The cost of making hydrogen with electrolyzers powered by certifiably clean electricity is among the biggest challenges to green steel in the U.S. That hurdle is now poised to become even higher as congressional Republicans seek to repeal the Inflation Reduction Act’s 45V tax credit, which aimed to make green hydrogen cost-competitive with the gas-derived version of the fuel. The Senate Finance Committee on Monday released its version of the budget bill, which aligned with the recently passed House version in eliminating the incentive at the end of this year.
That isn’t an issue for Europe’s leading green steel project. Formerly known as H2 Green Steel, the newly renamed Stegra plant benefits from the vast amount of carbon-free energy in Sweden, where the overwhelming majority of power is generated from hydroelectricity, wind turbines, and nuclear reactors.
In the U.S., by contrast, green hydrogen plants hinged on massive projects to construct wind turbines and solar panels that needed to be 70% larger in capacity to make up for the intermittency of the renewables, according to Elizabeth Boatman, a lead consultant at the Michigan-based clean energy consultancy 5 Lakes Energy. A dedicated nuclear reactor to generate the power for electrolysis could do so more efficiently, she said, noting that the availability of underground salt caverns to store hydrogen for later use could also further bring down the cost of projects.

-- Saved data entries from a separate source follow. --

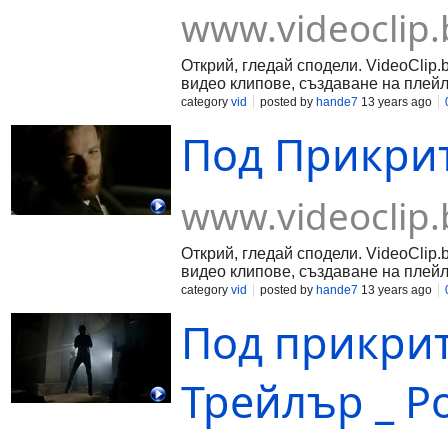
www.videoclip.
Открий, гледай сподели. VideoClip.
видео клипове, създаване на плейл
category
vid
posted by
hande7
13 years ago
Под Прикрит
www.videoclip.
Открий, гледай сподели. VideoClip.
видео клипове, създаване на плейл
category
vid
posted by
hande7
13 years ago
Под прикрити
Трейлър _ Pod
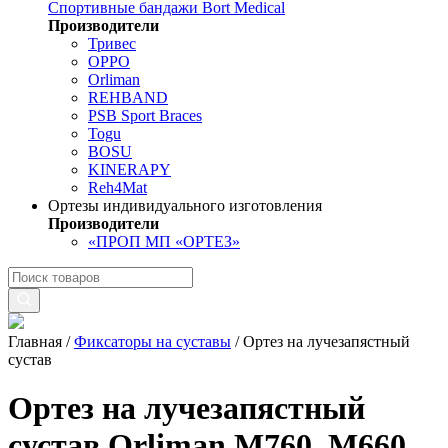
Спортивные бандажи Bort Medical
Производители
Тривес
OPPO
Orliman
REHBAND
PSB Sport Braces
Togu
BOSU
KINERAPY
Reh4Mat
Ортезы индивидуального изготовления
Производители
«ПРОП МП «ОРТЕЗ»
Главная
/
Фиксаторы на суставы
/
Ортез на лучезапястный
сустав
Ортез на лучезапястный
сустав Orliman M760, M660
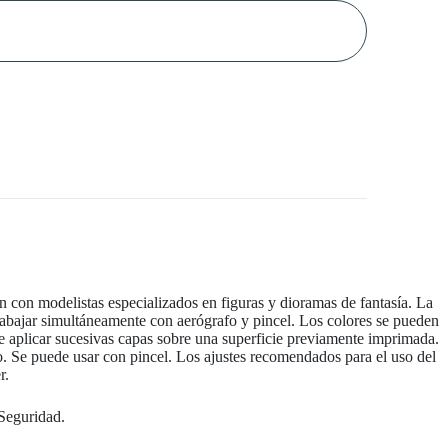
n con modelistas especializados en figuras y dioramas de fantasía. La
abajar simultáneamente con aerógrafo y pincel. Los colores se pueden
e aplicar sucesivas capas sobre una superficie previamente imprimada.
elo. Se puede usar con pincel. Los ajustes recomendados para el uso del
r.
 Seguridad.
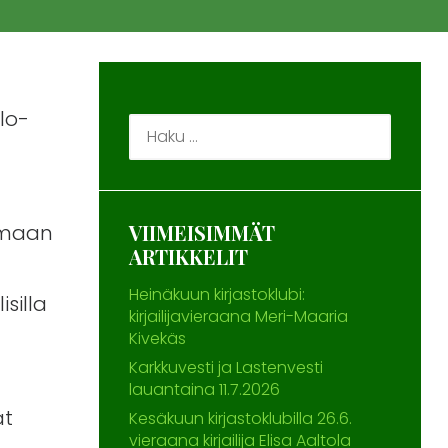
llo-
Haku:
VIIMEISIMMÄT
lemaan
ARTIKKELIT
Heinäkuun kirjastoklubi:
silla
kirjailijavieraana Meri-Maaria
Kivekäs
Karkkuvesti ja Lastenvesti
lauantaina 11.7.2026
ät
Kesäkuun kirjastoklubilla 26.6.
vieraana kirjailija Elisa Aaltola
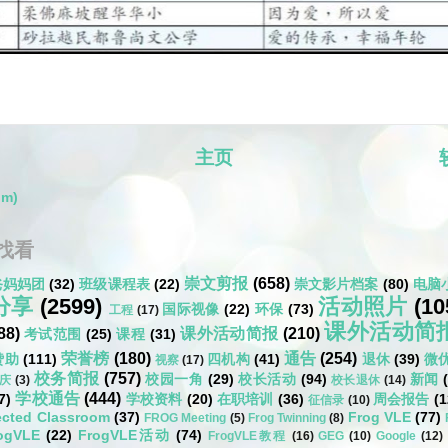
主页
om)
找看
崇文剪报
(658)
爸妈妈团
(32)
班级课程表
(22)
崇文影片档案
(80)
电脑
分享
(2599)
活动照片
(10
国际视像
(22)
环保
(73)
工程
(17)
课外活动简
88)
课外活动简报
(210)
考试范围
(25)
课程
(31)
荣誉榜
(180)
通告
(254)
赞助
(111)
四机构
(41)
退休
(39)
微
视察
(17)
校务简报
(757)
校园一角
(29)
校长活动
(94)
新闻
庆
(3)
校长退休
(14)
学校通告
(444)
7)
学校资料
(20)
在职培训
(36)
周会报告
(1
征信录
(10)
cted Classroom
(37)
Frog VLE
(77)
FROG Meeting
(5)
Frog Twinning
(8)
ogVLE
(22)
FrogVLE活动
(74)
FrogVLE教程
(16)
GEG
(10)
Google
(12)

“I don’t think anyone on any side of this thought hydrogen at scale wouldn’t be a barrier,” Boatman said. “The amount of new renewables the company would have to build out, along with transmission infrastructure, was clearly going to be expensive.”
In 2021, the Biden administration set a target of $1 per kilogram of green hydrogen within the next decade. (Last fall, a Florida-based geothermal startup called Magma Power filed patents that claimed it could generate green hydrogen for less than $1 per kilogram. The company did not immediately respond to an inquiry from Canary Media on whether that figure banked on the 45V tax credit.)
If the U.S. managed to achieve a supply at that price, steel made with green hydrogen-powered DRI and an electric arc furnace could come out to $544 per ton, according to a report published last July by Transition Asia, a nonprofit think tank focused on climate research. That’s marginally less than the cost of steel from gas-powered DRI and an electric arc furnace, at $550 per ton, or blast furnace steel at $565 per ton. If the U.S. were to institute even a modest carbon price, it could reach cost parity with coal-fired steel.
But if the 45V tax credit disappears, those numbers will be near-impossible to achieve.
Regardless of cost challenges, Boatman said, “it’s still an attractive solution, not just because of the potential to curb climate-warming emissions but also criteria air pollutants and other hazardous air pollution tied to the production process from a blast furnace with coal.”
The original, low-carbon version of the Cleveland-Cliffs project also has significant potential economic benefits.
The plant overhaul would have spurred $373 million in economic activity around the facility and brought 2,300 jobs to Middletown, according to analysis shared with Canary Media by the Center for Climate and Energy Solutions, a think tank. It’s not clear how a relining project would stack up.
That’s what made the project so significant, not just as a potential climate solution but as a way to revitalize a town in the heart of America’s steelmaking region, said Brad Townsend, the Ohio-based vice president of policy and outreach at the Center for Climate and Energy Solutions.
“Middletown is sort of the quintessential Midwest steel- and paper-making town that is looking for a way to leverage that history and infrastructure and know-how to chart a path forward,” he said. “This project would have done exactly that.”
A correction was made on June 17, 2025: This story originally misstated when the Biden administration set a goal to reduce green hydrogen prices to $1 per kilogram. It set the goal in 2021, not 2022.